Hier ist ein Zeitungsartikel aus der taz (Seite 6) vom 31.5.2013:

Träger warnt vor den eigenen Kitas

Ist gar kein Kitaplatz besser als ein schlechter? Sollen junge Eltern lieber noch ein Jahr zu Hause bleiben, als ihr Kleinkind in eine (zweifelhafte) Kita zu stecken? Solche Fragen bleiben nicht aus, wenn man, wie die AWO am Donnerstag eine Umfrage unter Kitas vorstellt, die so große Defizite offenbart. Ab dem 1. August 2013 haben Kleinkinder unter drei Jahren einen Rechtsanspruch auf einen Kitaplatz. Doch in der Mehrheit der AWO-Kitas werden aus Mangel an Platz, Stellen und Fachkräften die Gruppen vergrößert und mehr Kleinkinder in die Gruppen gesteckt - genau das Gegenteil dessen, was PädagogInnen für unabdingbar halten.
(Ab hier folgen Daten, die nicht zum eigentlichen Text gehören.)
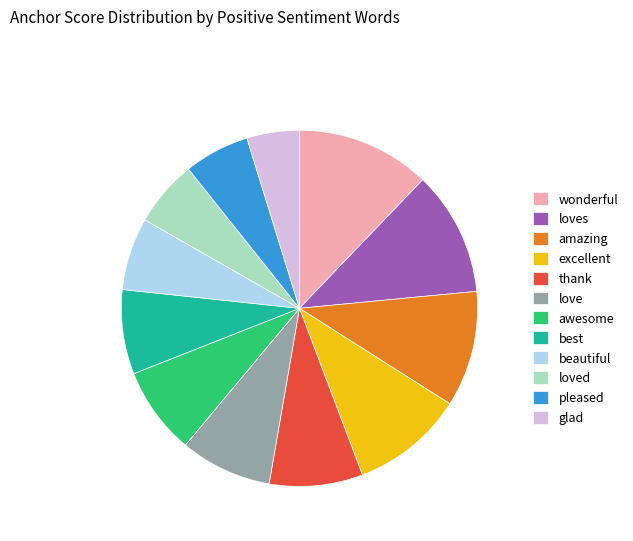

Count the number of slices in the pie.

12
"Wir arbeiten hier ständig hart an der Grenze zu kindeswohlgefährdenden Bedingungen", wird eine Kitaleiterin zitiert. Und der AWO-Bundesvorsitzende Wolfgang Stadler fordert ein neues Finanzierungskonzept für Kitas. "Kommunen müssen dauerhaft entlastet werden, indem der Bund einen Großteil der Betriebskosten übernimmt."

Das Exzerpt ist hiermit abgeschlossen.